* [Activity]: Print each line from the start of the records below up through the line where "Introductions" is found, exactly as given.

* [Provided entries]:

○ ○ ○ ○ ○

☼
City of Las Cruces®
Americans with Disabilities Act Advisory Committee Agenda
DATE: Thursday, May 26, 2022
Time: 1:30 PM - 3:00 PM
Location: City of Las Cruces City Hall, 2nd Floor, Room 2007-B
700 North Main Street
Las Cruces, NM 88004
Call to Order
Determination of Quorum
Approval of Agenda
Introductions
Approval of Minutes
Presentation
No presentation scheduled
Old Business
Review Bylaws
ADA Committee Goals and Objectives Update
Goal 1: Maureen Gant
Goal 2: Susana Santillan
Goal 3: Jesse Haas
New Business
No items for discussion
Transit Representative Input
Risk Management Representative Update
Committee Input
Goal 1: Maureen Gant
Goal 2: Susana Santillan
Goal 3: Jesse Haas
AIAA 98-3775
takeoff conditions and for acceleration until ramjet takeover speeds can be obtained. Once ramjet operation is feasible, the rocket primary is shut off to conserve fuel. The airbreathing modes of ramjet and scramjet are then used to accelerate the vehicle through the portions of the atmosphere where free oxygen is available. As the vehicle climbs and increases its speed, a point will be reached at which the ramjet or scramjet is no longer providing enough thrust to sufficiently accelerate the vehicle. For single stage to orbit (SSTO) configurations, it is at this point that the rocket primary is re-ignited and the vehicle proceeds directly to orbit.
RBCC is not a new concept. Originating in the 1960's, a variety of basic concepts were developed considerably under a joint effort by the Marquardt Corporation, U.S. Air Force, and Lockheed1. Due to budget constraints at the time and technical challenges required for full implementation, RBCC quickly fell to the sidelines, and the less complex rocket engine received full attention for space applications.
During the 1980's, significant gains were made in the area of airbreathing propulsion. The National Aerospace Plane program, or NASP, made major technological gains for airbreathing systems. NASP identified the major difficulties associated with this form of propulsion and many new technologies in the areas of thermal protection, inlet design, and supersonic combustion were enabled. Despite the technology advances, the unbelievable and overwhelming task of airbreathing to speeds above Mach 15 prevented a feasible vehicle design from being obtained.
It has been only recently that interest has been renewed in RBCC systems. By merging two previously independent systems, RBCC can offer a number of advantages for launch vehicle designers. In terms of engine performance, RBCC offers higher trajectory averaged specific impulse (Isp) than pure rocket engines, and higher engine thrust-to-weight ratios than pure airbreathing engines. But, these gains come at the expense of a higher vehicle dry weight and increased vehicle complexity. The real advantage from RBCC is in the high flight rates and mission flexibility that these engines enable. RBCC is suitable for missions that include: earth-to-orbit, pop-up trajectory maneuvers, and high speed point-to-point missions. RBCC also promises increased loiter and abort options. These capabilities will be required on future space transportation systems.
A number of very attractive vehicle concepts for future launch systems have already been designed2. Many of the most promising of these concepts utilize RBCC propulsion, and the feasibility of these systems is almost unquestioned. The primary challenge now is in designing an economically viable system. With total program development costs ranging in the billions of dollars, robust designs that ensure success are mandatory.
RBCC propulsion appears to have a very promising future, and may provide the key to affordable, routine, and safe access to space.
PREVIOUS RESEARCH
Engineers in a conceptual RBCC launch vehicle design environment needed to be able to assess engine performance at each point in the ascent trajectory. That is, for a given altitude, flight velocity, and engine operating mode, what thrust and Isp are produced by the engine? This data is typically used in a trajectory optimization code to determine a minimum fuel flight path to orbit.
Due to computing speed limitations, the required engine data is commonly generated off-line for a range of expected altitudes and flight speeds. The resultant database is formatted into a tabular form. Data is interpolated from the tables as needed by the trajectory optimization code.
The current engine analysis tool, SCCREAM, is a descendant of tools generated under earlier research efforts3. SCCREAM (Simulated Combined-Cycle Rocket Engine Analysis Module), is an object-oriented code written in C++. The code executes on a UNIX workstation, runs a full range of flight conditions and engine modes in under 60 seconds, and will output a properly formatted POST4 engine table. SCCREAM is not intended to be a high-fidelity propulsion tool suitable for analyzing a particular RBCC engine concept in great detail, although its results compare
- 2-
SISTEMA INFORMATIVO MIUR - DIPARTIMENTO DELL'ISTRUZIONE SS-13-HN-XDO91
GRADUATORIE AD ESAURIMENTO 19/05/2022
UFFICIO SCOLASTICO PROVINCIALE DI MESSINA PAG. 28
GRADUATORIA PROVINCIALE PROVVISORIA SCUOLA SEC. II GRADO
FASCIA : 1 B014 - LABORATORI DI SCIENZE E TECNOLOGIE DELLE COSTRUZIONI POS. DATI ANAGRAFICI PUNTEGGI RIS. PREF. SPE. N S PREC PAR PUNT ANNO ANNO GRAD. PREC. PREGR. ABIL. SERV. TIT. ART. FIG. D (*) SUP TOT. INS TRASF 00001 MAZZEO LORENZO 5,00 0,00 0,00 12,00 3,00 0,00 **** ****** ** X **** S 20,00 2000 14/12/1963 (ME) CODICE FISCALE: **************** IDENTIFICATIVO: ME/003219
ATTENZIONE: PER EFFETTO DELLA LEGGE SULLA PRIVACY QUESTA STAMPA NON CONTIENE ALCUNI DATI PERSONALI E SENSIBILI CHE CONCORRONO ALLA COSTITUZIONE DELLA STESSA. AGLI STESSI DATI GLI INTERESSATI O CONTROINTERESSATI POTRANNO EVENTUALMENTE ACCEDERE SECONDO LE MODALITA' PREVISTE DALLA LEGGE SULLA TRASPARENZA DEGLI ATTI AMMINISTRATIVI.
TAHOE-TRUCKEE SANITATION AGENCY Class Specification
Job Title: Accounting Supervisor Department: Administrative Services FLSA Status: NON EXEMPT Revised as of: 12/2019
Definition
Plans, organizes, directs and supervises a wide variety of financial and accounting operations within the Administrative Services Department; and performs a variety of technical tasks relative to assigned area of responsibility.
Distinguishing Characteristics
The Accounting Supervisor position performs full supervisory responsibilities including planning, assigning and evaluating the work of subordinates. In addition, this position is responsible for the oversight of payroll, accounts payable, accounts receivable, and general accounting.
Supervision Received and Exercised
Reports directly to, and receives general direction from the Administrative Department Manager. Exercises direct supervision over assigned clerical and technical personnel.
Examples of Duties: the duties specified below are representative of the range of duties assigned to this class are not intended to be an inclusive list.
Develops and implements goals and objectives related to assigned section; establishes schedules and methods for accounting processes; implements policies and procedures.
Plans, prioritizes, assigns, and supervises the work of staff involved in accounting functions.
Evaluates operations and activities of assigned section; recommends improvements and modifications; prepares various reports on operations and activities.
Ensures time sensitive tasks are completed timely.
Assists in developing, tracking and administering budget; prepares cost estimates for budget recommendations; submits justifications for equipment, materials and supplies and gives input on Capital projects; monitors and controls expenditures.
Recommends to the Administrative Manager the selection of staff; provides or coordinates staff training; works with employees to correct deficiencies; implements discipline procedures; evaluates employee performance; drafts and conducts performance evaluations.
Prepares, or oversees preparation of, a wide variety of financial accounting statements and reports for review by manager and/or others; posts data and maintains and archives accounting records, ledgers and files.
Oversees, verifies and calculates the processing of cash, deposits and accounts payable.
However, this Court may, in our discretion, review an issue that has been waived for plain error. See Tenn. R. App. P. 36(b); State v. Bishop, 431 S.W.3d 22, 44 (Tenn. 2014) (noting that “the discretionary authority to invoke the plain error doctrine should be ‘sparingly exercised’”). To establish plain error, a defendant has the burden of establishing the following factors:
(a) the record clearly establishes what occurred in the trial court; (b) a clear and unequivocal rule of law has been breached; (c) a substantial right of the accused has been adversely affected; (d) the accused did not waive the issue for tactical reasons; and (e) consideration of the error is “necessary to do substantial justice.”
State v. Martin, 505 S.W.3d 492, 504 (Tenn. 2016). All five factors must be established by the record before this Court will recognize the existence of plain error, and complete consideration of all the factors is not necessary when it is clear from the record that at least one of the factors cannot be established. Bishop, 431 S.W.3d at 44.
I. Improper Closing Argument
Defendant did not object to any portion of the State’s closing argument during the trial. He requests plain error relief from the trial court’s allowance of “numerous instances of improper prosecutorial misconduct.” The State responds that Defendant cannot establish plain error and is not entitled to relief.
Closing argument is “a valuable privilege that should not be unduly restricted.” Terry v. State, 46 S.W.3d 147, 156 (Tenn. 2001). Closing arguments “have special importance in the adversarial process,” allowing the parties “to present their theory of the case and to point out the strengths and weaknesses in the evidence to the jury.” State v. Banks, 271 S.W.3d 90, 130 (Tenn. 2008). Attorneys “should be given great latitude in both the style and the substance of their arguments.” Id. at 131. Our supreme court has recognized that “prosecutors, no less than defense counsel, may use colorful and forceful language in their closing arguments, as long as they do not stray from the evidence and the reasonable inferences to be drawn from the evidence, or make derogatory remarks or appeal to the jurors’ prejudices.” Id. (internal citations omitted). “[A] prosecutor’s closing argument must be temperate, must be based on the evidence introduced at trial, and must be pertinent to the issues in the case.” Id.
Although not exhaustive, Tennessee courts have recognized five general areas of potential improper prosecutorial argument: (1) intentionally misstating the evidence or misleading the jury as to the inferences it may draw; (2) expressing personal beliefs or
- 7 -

○ ○ ○ ○ ○

* [Response area]:
☼
City of Las Cruces®
Americans with Disabilities Act Advisory Committee Agenda
DATE: Thursday, May 26, 2022
Time: 1:30 PM - 3:00 PM
Location: City of Las Cruces City Hall, 2nd Floor, Room 2007-B
700 North Main Street
Las Cruces, NM 88004
Call to Order
Determination of Quorum
Approval of Agenda
Introductions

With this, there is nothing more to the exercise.